Un mar de objetos se avalancha sobre ti. Terminas medio sepultado por los cachivaches que has ido guardando en el trastero desde que llevas en esa casa.
Cinco años son muchos objetos.
Tras incorporarte intentas meterlos de uno en uno en esa habitación del demonio. La mitad de ellos no sabes cuándo los compraste, y la otra mitad desconoces para qué sirven. Cuando ya solo queda el perrito robot, apenas hay espacio. Lo metes con fuerza y cierras la puerta con pestillo. Ahora, después de dedicarle esa media hora a ordenar basura hazte la pregunta del millón.
“¿Para qué quieres tantos objetos inservibles?”

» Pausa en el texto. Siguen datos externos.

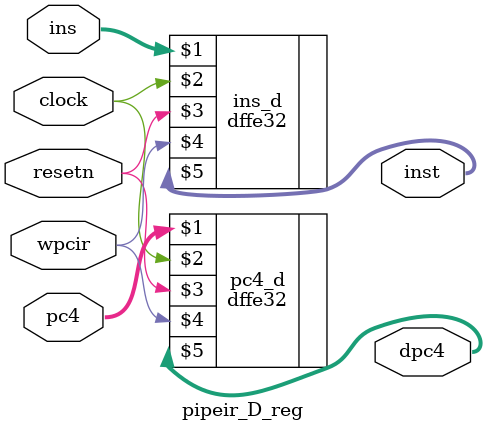
<source format=v>
module pipeir_D_reg (pc4, ins, wpcir, clock, resetn, dpc4, inst);
	// ins: input, may be blocked by wpcir
	// inst: output, will be used after
	input  [31:0] pc4, ins;
	input         wpcir, clock, resetn;
	output [31:0] dpc4, inst;

	dffe32 pc4_d (pc4, clock, resetn, wpcir, dpc4);
	dffe32 ins_d (ins, clock, resetn, wpcir, inst);
	
endmodule
</source>
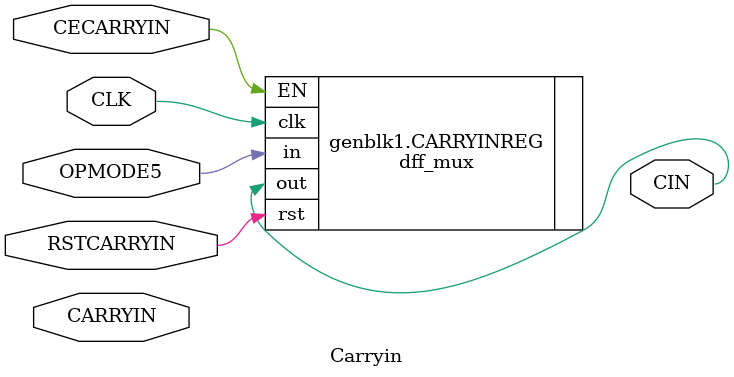
<source format=v>
module Carryin #(parameter CARRYINSEL = "OPMODE5")
			    (input CARRYIN,
			    input OPMODE5,
			    input CLK,
			    input CECARRYIN,
			    input RSTCARRYIN,
			    output CIN);

generate
	if(CARRYINSEL == "OPMODE5") dff_mux #(.size(1),.pipeline(1)) CARRYINREG(.in(OPMODE5),.clk(CLK),.EN(CECARRYIN),.rst(RSTCARRYIN),.out(CIN));
	else dff_mux #(.size(1),.pipeline(1)) CARRYINREG(.in(CARRYIN),.clk(CLK),.EN(CECARRYIN),.rst(RSTCARRYIN),.out(CIN));
endgenerate

endmodule
</source>
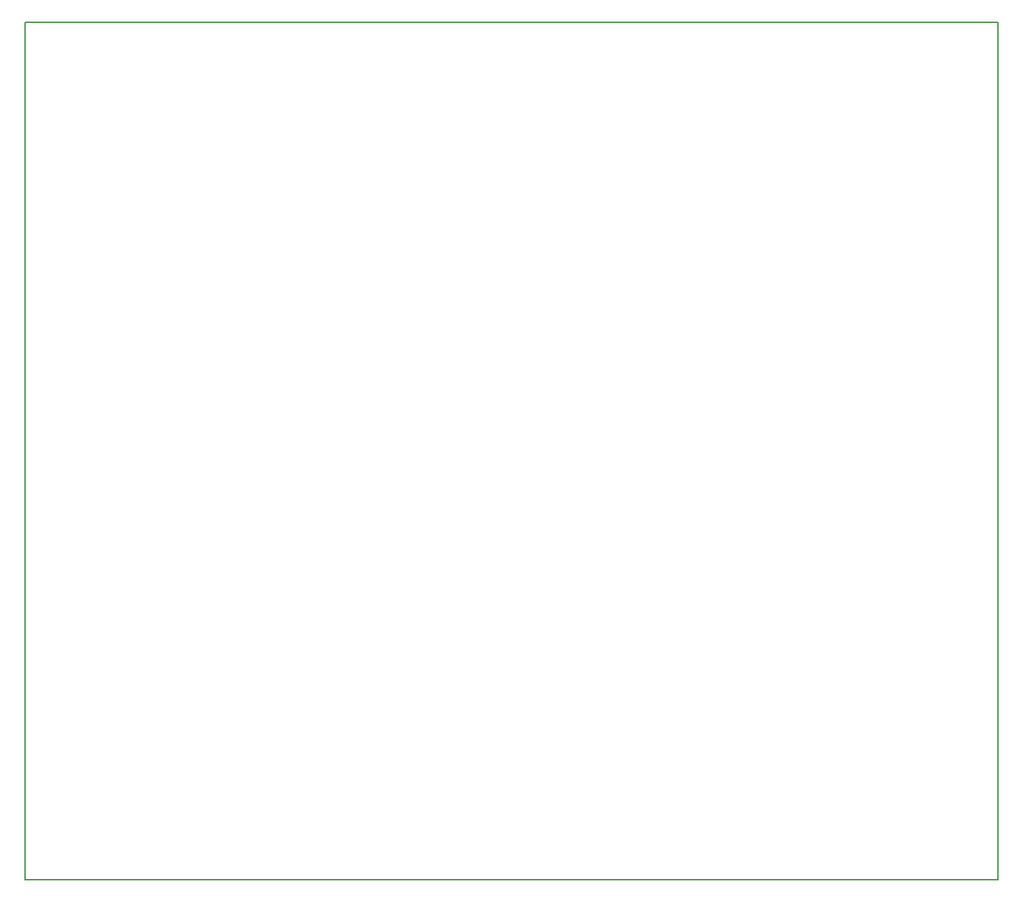
<source format=gbr>
G04 #@! TF.GenerationSoftware,KiCad,Pcbnew,(5.0.0)*
G04 #@! TF.CreationDate,2019-01-25T09:41:45+01:00*
G04 #@! TF.ProjectId,cosi_pwr,636F73695F7077722E6B696361645F70,0.1*
G04 #@! TF.SameCoordinates,Original*
G04 #@! TF.FileFunction,Profile,NP*
%FSLAX46Y46*%
G04 Gerber Fmt 4.6, Leading zero omitted, Abs format (unit mm)*
G04 Created by KiCad (PCBNEW (5.0.0)) date 01/25/19 09:41:45*
%MOMM*%
%LPD*%
G01*
G04 APERTURE LIST*
%ADD10C,0.150000*%
G04 APERTURE END LIST*
D10*
X188214000Y-38100000D02*
X178308000Y-38100000D01*
X188214000Y-142367000D02*
X188214000Y-38100000D01*
X178308000Y-142367000D02*
X188214000Y-142367000D01*
X178308000Y-38100000D02*
X176530000Y-38100000D01*
X176530000Y-142367000D02*
X178308000Y-142367000D01*
X69850000Y-142367000D02*
X69850000Y-138176000D01*
X69850000Y-142367000D02*
X176530000Y-142367000D01*
X69850000Y-38100000D02*
X69850000Y-38735000D01*
X176530000Y-38100000D02*
X69850000Y-38100000D01*
X69850000Y-38100000D02*
X69850000Y-138430000D01*
M02*

</source>
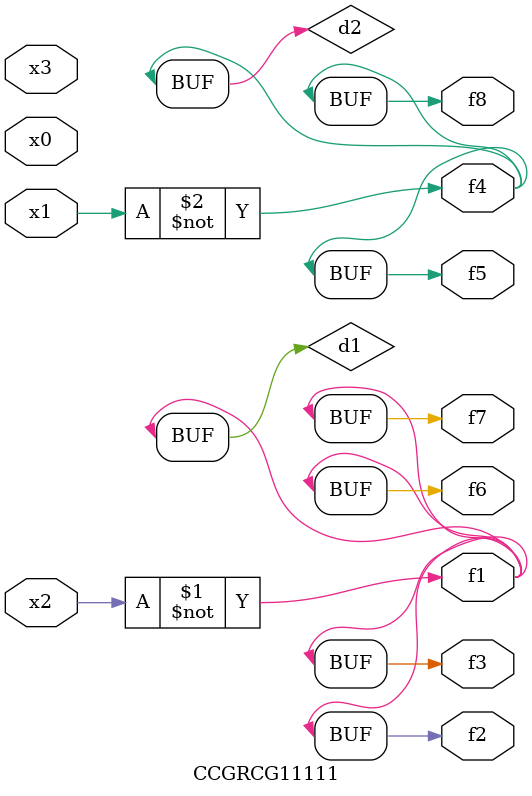
<source format=v>
module CCGRCG11111(
	input x0, x1, x2, x3,
	output f1, f2, f3, f4, f5, f6, f7, f8
);

	wire d1, d2;

	xnor (d1, x2);
	not (d2, x1);
	assign f1 = d1;
	assign f2 = d1;
	assign f3 = d1;
	assign f4 = d2;
	assign f5 = d2;
	assign f6 = d1;
	assign f7 = d1;
	assign f8 = d2;
endmodule

</source>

Tal vez encontrando la respuesta adecuada puedas poner orden en tanta desdicha.
Se hace un silencio más rotundo que tu soledad.
No hallas respuesta, pero alguien está soplando con fuerza en tus pulmones.

Apresúrate. Coge el coche y acércate al centro comercial. Seguro que allí puedes poner freno a esa sensación de ahogo.